Dropping her hindquarters, Kuari sat on the floor and intermittently glanced up at Harper. “Hi. How are you doing?”
Kate took a moment to regard her executive officer and friend before deciding that the command demeanor would serve no purpose now, and answered truthfully, “I have been better, Kuari. The Admiral assured me that we did the best we could, but it is hard to stop wondering whether or not he and Commodore T’Kirr could have saved more lives.”
Kuari nodded and looked down at the floor. She had wondered how Kate’s call with Admiral Blackthorne had gone. He and T’Kirr were role models to her now, especially T’Kirr as she attempted to emulate the Vulcan’s ways as Executive Officer, and she imagined Blackthorne was the same for Kate. “They might have been able to,” Kuari admitted. After a moment of thought, she continued, “Unless they would have made the same decisions we did. It’s hard to know.” She looked up at Kate. “All we can do is our best.”

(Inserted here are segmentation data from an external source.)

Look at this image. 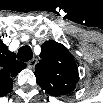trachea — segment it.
I'll list each match as a JSON object with an SVG mask.
<instances>
[{"label":"trachea","mask_w":103,"mask_h":103,"mask_svg":"<svg viewBox=\"0 0 103 103\" xmlns=\"http://www.w3.org/2000/svg\"><path fill=\"white\" fill-rule=\"evenodd\" d=\"M33 57L32 49L29 46H22L17 54V58L20 61L27 62Z\"/></svg>","instance_id":"3493384b"}]
</instances>
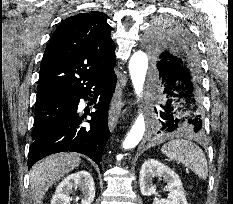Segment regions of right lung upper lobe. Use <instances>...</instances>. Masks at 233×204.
I'll return each instance as SVG.
<instances>
[{"mask_svg": "<svg viewBox=\"0 0 233 204\" xmlns=\"http://www.w3.org/2000/svg\"><path fill=\"white\" fill-rule=\"evenodd\" d=\"M115 63V46L105 16L98 11L71 16L59 25L46 47L37 102L71 96L112 71Z\"/></svg>", "mask_w": 233, "mask_h": 204, "instance_id": "obj_1", "label": "right lung upper lobe"}]
</instances>
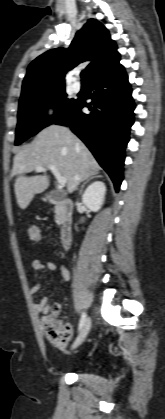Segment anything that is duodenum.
<instances>
[{
    "mask_svg": "<svg viewBox=\"0 0 165 419\" xmlns=\"http://www.w3.org/2000/svg\"><path fill=\"white\" fill-rule=\"evenodd\" d=\"M50 202L57 207L60 220V239L63 248H68L73 234V202L70 199H57L50 195Z\"/></svg>",
    "mask_w": 165,
    "mask_h": 419,
    "instance_id": "duodenum-1",
    "label": "duodenum"
}]
</instances>
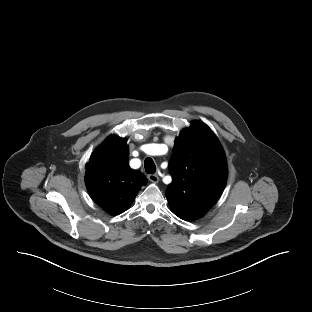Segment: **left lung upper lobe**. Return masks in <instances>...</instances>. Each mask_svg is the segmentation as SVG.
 <instances>
[{"mask_svg":"<svg viewBox=\"0 0 312 312\" xmlns=\"http://www.w3.org/2000/svg\"><path fill=\"white\" fill-rule=\"evenodd\" d=\"M169 169L173 177L166 190L169 205L187 221L200 218L216 203L227 180L223 148L200 121H194L175 140Z\"/></svg>","mask_w":312,"mask_h":312,"instance_id":"obj_1","label":"left lung upper lobe"}]
</instances>
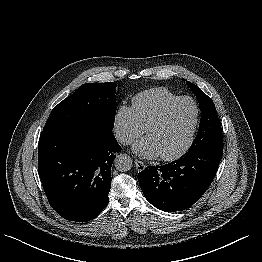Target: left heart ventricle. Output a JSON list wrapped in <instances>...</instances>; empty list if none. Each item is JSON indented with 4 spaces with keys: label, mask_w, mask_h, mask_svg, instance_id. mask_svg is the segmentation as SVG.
Returning a JSON list of instances; mask_svg holds the SVG:
<instances>
[{
    "label": "left heart ventricle",
    "mask_w": 262,
    "mask_h": 262,
    "mask_svg": "<svg viewBox=\"0 0 262 262\" xmlns=\"http://www.w3.org/2000/svg\"><path fill=\"white\" fill-rule=\"evenodd\" d=\"M195 118V106L190 101L175 105L159 126L148 132L156 143L160 155H170L178 151L187 141Z\"/></svg>",
    "instance_id": "1"
}]
</instances>
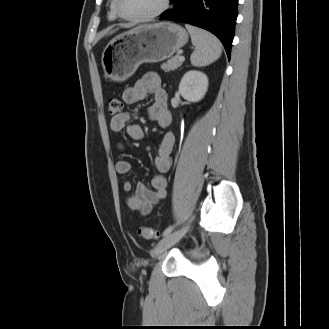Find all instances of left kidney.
Instances as JSON below:
<instances>
[{
	"label": "left kidney",
	"mask_w": 329,
	"mask_h": 329,
	"mask_svg": "<svg viewBox=\"0 0 329 329\" xmlns=\"http://www.w3.org/2000/svg\"><path fill=\"white\" fill-rule=\"evenodd\" d=\"M207 88V76L201 71L191 70L182 77L179 93L187 101L198 102L204 97Z\"/></svg>",
	"instance_id": "obj_1"
}]
</instances>
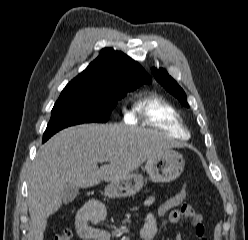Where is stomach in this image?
Segmentation results:
<instances>
[{
  "mask_svg": "<svg viewBox=\"0 0 248 240\" xmlns=\"http://www.w3.org/2000/svg\"><path fill=\"white\" fill-rule=\"evenodd\" d=\"M185 161L182 154L166 150L147 160L145 169L154 182L166 183L175 180L182 173ZM142 175L134 173L127 177L110 182L104 191L109 198L130 197L139 192L144 186Z\"/></svg>",
  "mask_w": 248,
  "mask_h": 240,
  "instance_id": "0dacf381",
  "label": "stomach"
}]
</instances>
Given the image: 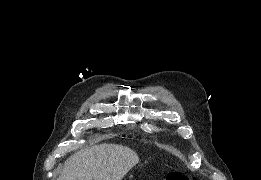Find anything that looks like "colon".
I'll return each mask as SVG.
<instances>
[{"label":"colon","mask_w":261,"mask_h":180,"mask_svg":"<svg viewBox=\"0 0 261 180\" xmlns=\"http://www.w3.org/2000/svg\"><path fill=\"white\" fill-rule=\"evenodd\" d=\"M192 177L186 173L171 172L166 176V180H191Z\"/></svg>","instance_id":"5ec220e1"}]
</instances>
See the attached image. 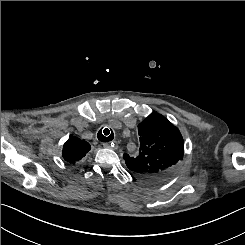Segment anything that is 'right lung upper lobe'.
I'll list each match as a JSON object with an SVG mask.
<instances>
[{
  "label": "right lung upper lobe",
  "instance_id": "obj_1",
  "mask_svg": "<svg viewBox=\"0 0 245 245\" xmlns=\"http://www.w3.org/2000/svg\"><path fill=\"white\" fill-rule=\"evenodd\" d=\"M91 146L85 140H81L78 137H70L63 146L62 155L63 158L71 164L78 163L89 150Z\"/></svg>",
  "mask_w": 245,
  "mask_h": 245
}]
</instances>
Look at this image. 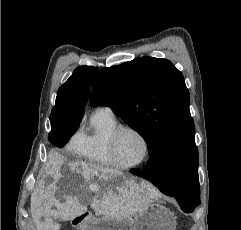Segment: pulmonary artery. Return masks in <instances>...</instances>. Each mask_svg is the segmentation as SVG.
Returning a JSON list of instances; mask_svg holds the SVG:
<instances>
[{
  "label": "pulmonary artery",
  "instance_id": "pulmonary-artery-1",
  "mask_svg": "<svg viewBox=\"0 0 241 230\" xmlns=\"http://www.w3.org/2000/svg\"><path fill=\"white\" fill-rule=\"evenodd\" d=\"M99 110H108V111H111L109 108H106V107L99 108ZM111 112H112V111H111Z\"/></svg>",
  "mask_w": 241,
  "mask_h": 230
}]
</instances>
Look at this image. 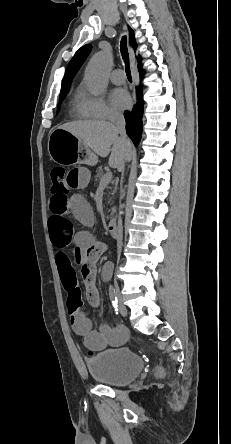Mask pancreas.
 Here are the masks:
<instances>
[{
	"mask_svg": "<svg viewBox=\"0 0 231 444\" xmlns=\"http://www.w3.org/2000/svg\"><path fill=\"white\" fill-rule=\"evenodd\" d=\"M103 175H104V170H103V168H102V167L97 168V170H96V179L101 180V178L103 177Z\"/></svg>",
	"mask_w": 231,
	"mask_h": 444,
	"instance_id": "obj_1",
	"label": "pancreas"
}]
</instances>
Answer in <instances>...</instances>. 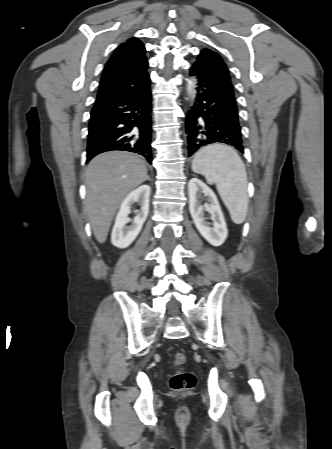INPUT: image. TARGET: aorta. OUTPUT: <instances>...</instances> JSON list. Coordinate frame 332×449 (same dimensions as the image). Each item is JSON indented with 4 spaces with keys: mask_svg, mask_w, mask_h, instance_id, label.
<instances>
[{
    "mask_svg": "<svg viewBox=\"0 0 332 449\" xmlns=\"http://www.w3.org/2000/svg\"><path fill=\"white\" fill-rule=\"evenodd\" d=\"M187 90H188L189 95H190V94L192 93V91H193V82H192L191 80L188 81Z\"/></svg>",
    "mask_w": 332,
    "mask_h": 449,
    "instance_id": "762f6f07",
    "label": "aorta"
}]
</instances>
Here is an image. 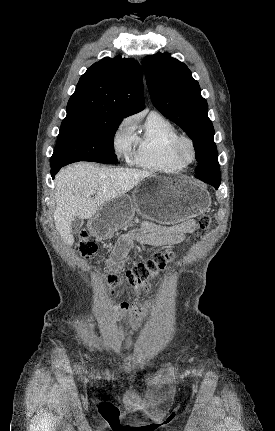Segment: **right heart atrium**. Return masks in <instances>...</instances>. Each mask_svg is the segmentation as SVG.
Wrapping results in <instances>:
<instances>
[{"mask_svg":"<svg viewBox=\"0 0 275 431\" xmlns=\"http://www.w3.org/2000/svg\"><path fill=\"white\" fill-rule=\"evenodd\" d=\"M133 125V120L126 118L119 124L114 133V149L119 156H132L133 148L136 145V135L134 134Z\"/></svg>","mask_w":275,"mask_h":431,"instance_id":"obj_1","label":"right heart atrium"}]
</instances>
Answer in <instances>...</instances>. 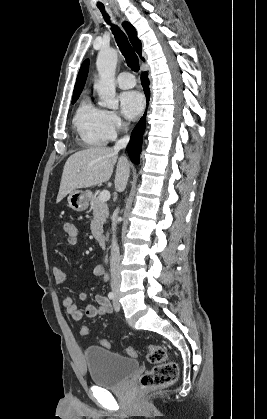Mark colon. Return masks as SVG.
Returning a JSON list of instances; mask_svg holds the SVG:
<instances>
[{
	"mask_svg": "<svg viewBox=\"0 0 267 419\" xmlns=\"http://www.w3.org/2000/svg\"><path fill=\"white\" fill-rule=\"evenodd\" d=\"M66 234V241L69 246H76L79 242L78 228L72 222H66L63 226ZM80 334H89L87 326L80 327ZM101 345L105 348L110 347L107 339L101 340ZM128 354L135 357L137 355L134 348H128ZM147 359L154 367L143 374L140 380L141 388L144 390L157 389L172 385L178 378V366L170 360L165 349L159 345H147Z\"/></svg>",
	"mask_w": 267,
	"mask_h": 419,
	"instance_id": "obj_1",
	"label": "colon"
}]
</instances>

“Of course,” Kate began as she stood and made her way around to the front of the desk to lean against it. “But after what we did… the sheer improbability of what we accomplished, I mean, with foiling Section 31. After that, it just felt like we could do anything.” She slid up a bit to sit on the desk’s edge and finished, “That feeling was improper and dangerous, but this… this may have been our Kobayashi Maru.”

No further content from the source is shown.